Lucky repuso tranquilamente:
—Será mejor que nos lleve, comandante.
Donahue sonrió sardónicamente.
—¿Por qué? ¿Es que va a relevarme de mis deberes por orden del Consejo de Ciencias? No podrá comunicarse con la Tierra hasta mi regreso, y entonces no me importará que me releven o no. —Creo que no lo ha pensado bien, comandante —dijo Lucky—. Pueden relevarle de su puesto con efecto retroactivo a partir de este momento. Así pues, en lo que se refiere a los archivos gubernamentales, constará que la nave Agrav hizo su primer vuelo no bajo su mando sino bajo el mando, oficialmente, de su sucesor, sea éste quien sea. El informe del viaje puede ser incluso corregido para demostrar, oficialmente, que no estaba usted a bordo.

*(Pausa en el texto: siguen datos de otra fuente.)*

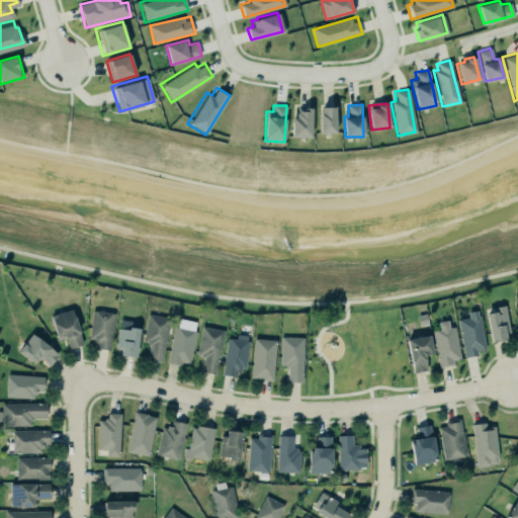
[(311,138),(312,107),(294,106),(294,118),(292,118),(291,138),(311,138)]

El comandante Donahue palideció. Se levantó y hubo un momento en que pareció querer abalanzarse sobre Lucky.
—¿Qué decide, comandante? —preguntó Lucky.
La voz de Donahue parecía de otra persona cuando finalmente se oyó:
—Pueden venir.
Lucky pasó el resto del día en la sala de archivos, examinando el historial de diversos hombres empleados en el proyecto, mientras Bigman, guiado por Panner, iba de laboratorio en laboratorio y de una sala de pruebas a otra.
Hasta después de la cena, cuando volvieron a su habitación, no tuvieron oportunidad de estar los dos solos. El silencio que Lucky guardó entonces no era extraordinario, ya que el joven consejero no era hablador ni en el mejor de los momentos; pero tenía una pequeña arruga entre los ojos que Bigman reconoció como un indudable signo de preocupación.
—No estamos progresando nada, ¿verdad, Lucky? —comentó Bigman. Lucky meneó la cabeza. —No demasiado, lo admito.